First, back to Stonewall Jackson: one need look no further than the first Battle of Manassas, the first big battle of the Civil War. In the face of an early onslaught, Jackson maneuvered his troops in a highly unconventional yet ultimately advantageous position with tactics no other had considered. His rout of the North served notice to President Lincoln that the Confederates were not to be simply outmanned and outgunned. Though we all know the ultimate outcome, a better strategy in battle after battle trumped advantages in numbers and weaponry.
Likewise, in far less dramatic circumstances, I’ve seen how businesses with powerful strategies learn to outflank and command winning shares. In Playing to Win, A.G. Lafley, former Chairman and CEO, Procter & Gamble, and Roger L. Martin, dean of University of Toronto, outline the critical steps to formulating strategies in markets. It begins with defining a ‘winning aspiration’ versus a plan to simply compete. Like Stonewall Jackson’s savvy selection of redoubts, it’s about choosing the right playing field — whether it’s product category or geography — in combination with a clean plan for how to win by crafting the value proposition and selecting a competitive advantage in either low cost or differentiation. There is no sustainable middle ground between the two. In the skin care category, for example, P&G successfully repositioned Oil of Olay, a mature and underperforming brand, with a broader value proposition (helps more than just wrinkles). By addressing a new market of women in the 35 plus age group, pricing the product higher to convey more value and devising a wholly different approach to distribution, they saw revenue grow dramatically from $800 million in the late 1990s to $2.5 billion ten years later. The authors repeatedly point to the need to make explicit choices. “Too often, CEOs in particular will allow what is urgent to crowd out what is really important. When an organizational bias for action drives doing, often thinking falls by the wayside.”

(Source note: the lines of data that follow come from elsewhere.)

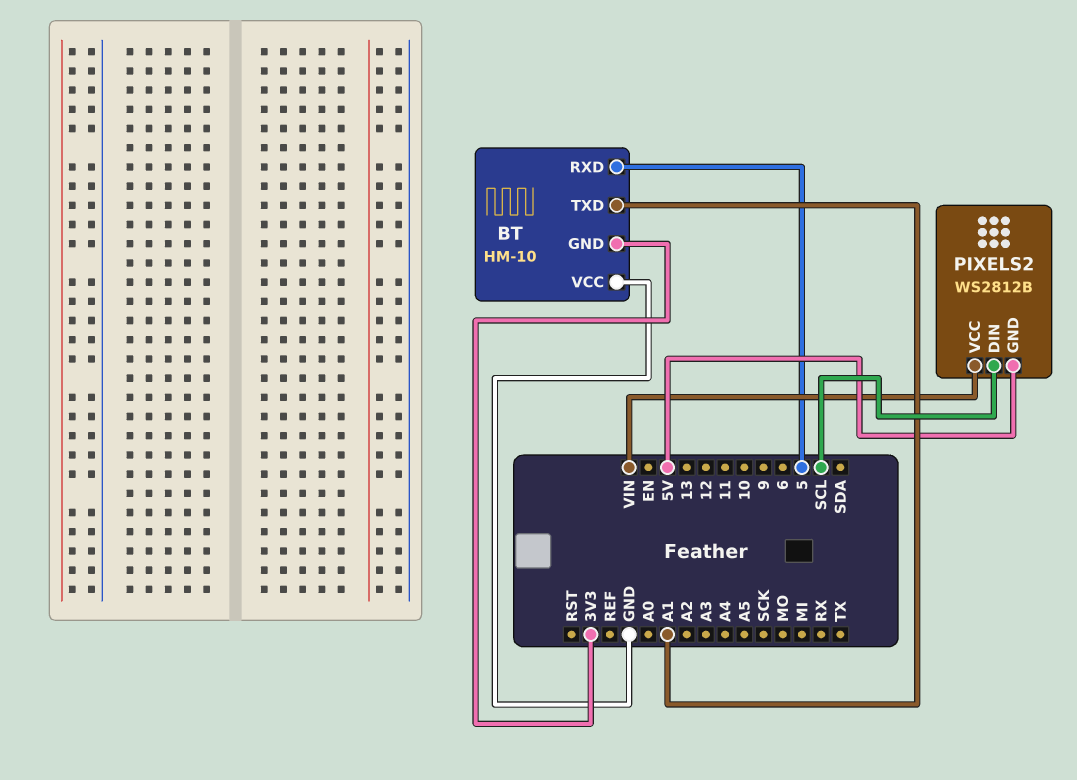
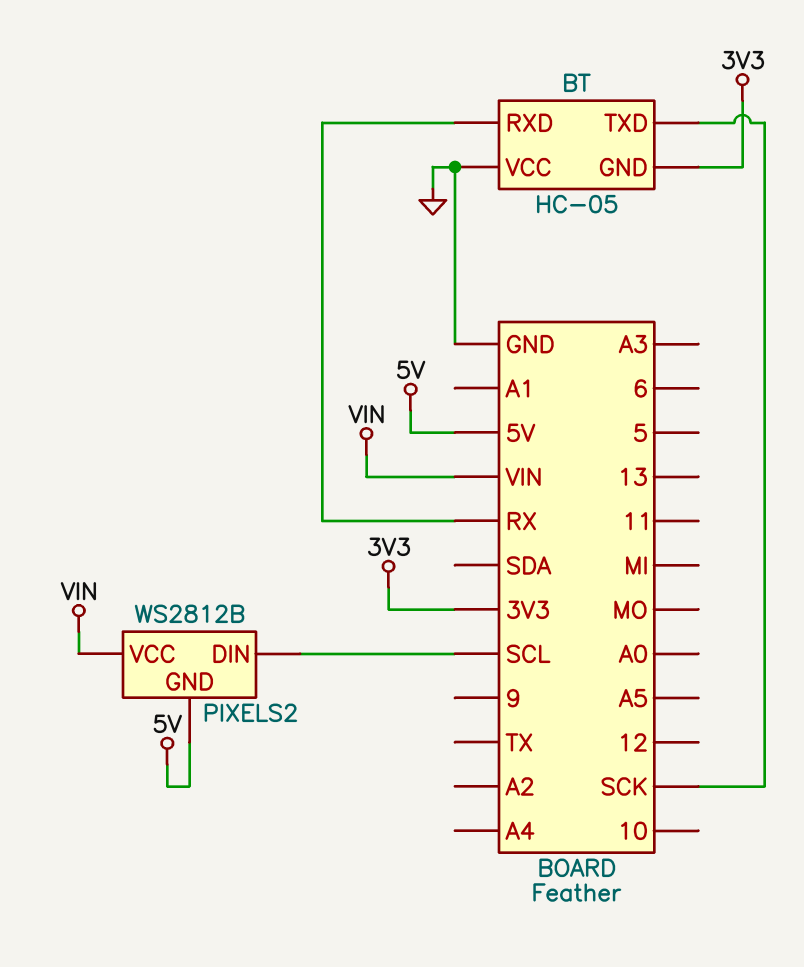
BT: HM-10 -> HC-05
BT pin RXD: 5 -> RX
BT pin TXD: A1 -> SCK

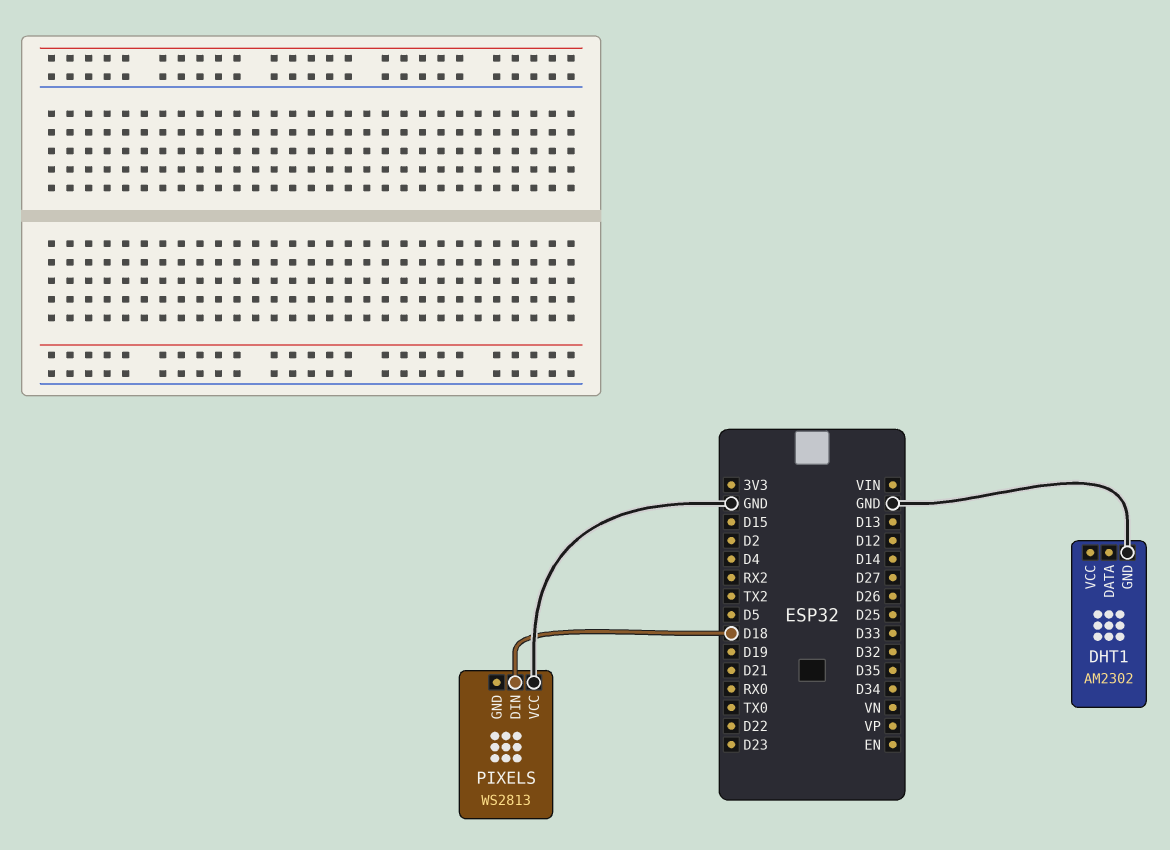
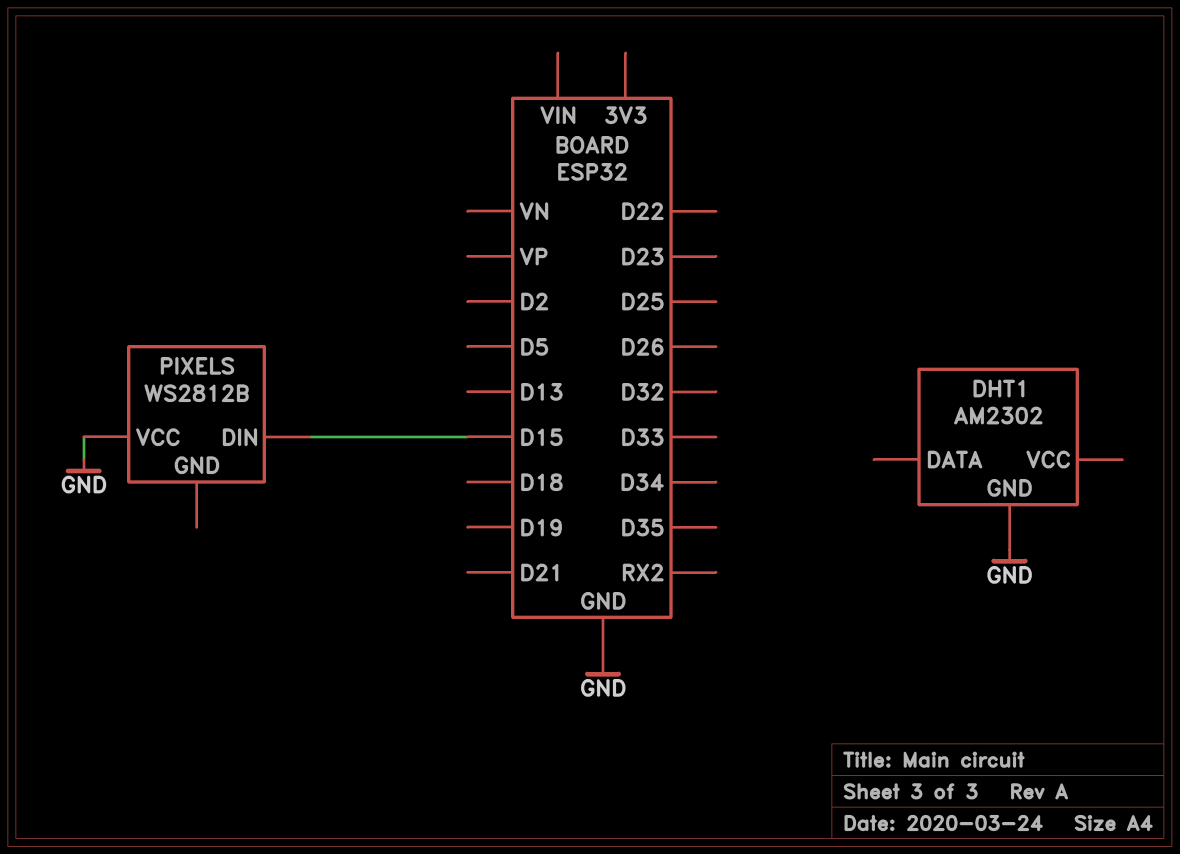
PIXELS: WS2813 -> WS2812B
PIXELS pin DIN: D18 -> D15

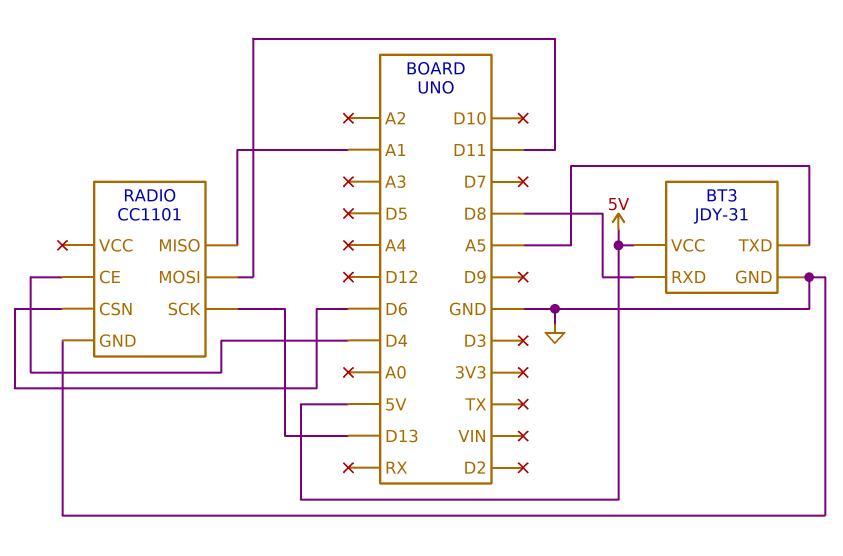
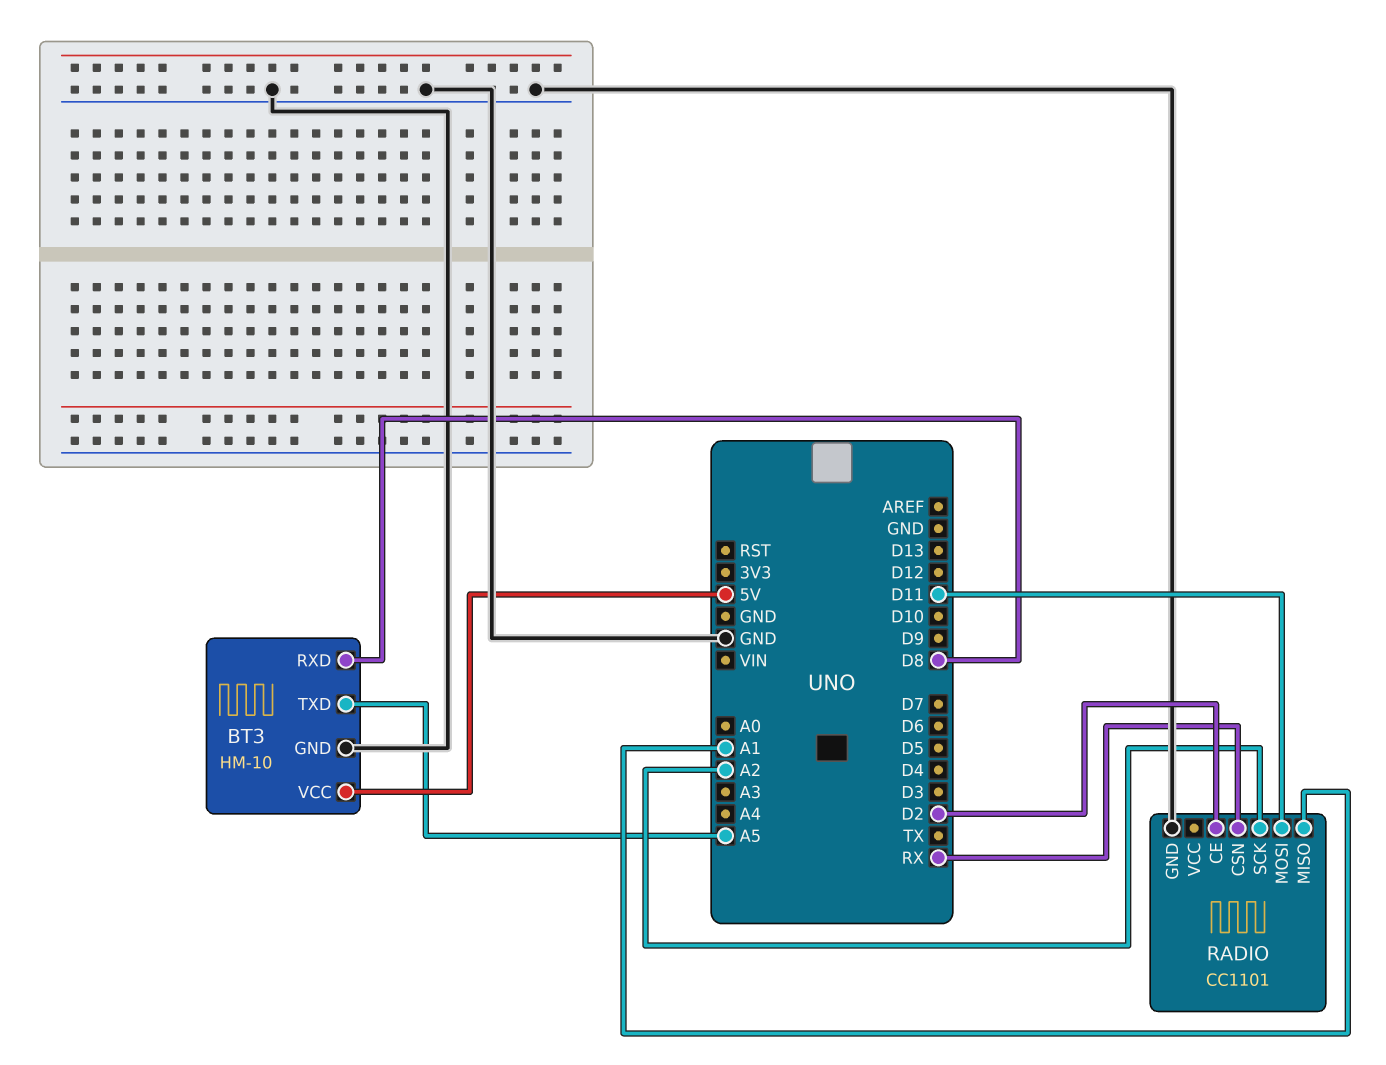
BT3: JDY-31 -> HM-10
RADIO pin CE: D4 -> D2
RADIO pin CSN: D6 -> RX
RADIO pin SCK: D13 -> A2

Quite literally on a different playing field, my favorite team the New England Patriots showed fans a whole new approach to attacking an opponent in its dramatic come from behind victory last week over the vaunted Baltimore Ravens. By employing a perfectly legal but completely unusual formation, Bill Belichick crafted a strategy that enabled Patriots’ receivers to be wide open against the Ravens’ bewildered defense. Ravens Coach John Harbaugh failed to react with as much as a time out and instead earned a penalty flag for unsportsmanlike conduct as he lashed out in frustration at the referees. Yet again, this past Sunday Belichick unveiled innovative formations and plays in the drubbing of the Indianapolis Colts; the coach and the team now move on to an unprecedented sixth appearance in the Super Bowl. In preparing for games, NFL coaches may be the most tireless workers on the planet: they obsess about every little detail and scheme for seemingly every eventuality from an opponent. And yet with only the best teams and finest coaches remaining in the playoffs, Belichick managed to conceive of a strategy that left his opponent flatfooted, literally.
This brings me to an observation formed over 30 years in business: too many organizations fail to develop creative strategies designed to win in the market. Whether it’s a preference for action over thinking, a misguided confidence that what worked in the past will do so again, or simply a lack of capacity for strategic planning, too often I’ve seen resources squandered. Better strategy is not complicated, but it is tough because it starts with hard choices. With a disciplined strategic approach to their 2015 plans, enterprises large and small unquestionably will put themselves in position to hit their goals. And that’s a resolution for the New Year we can all get behind.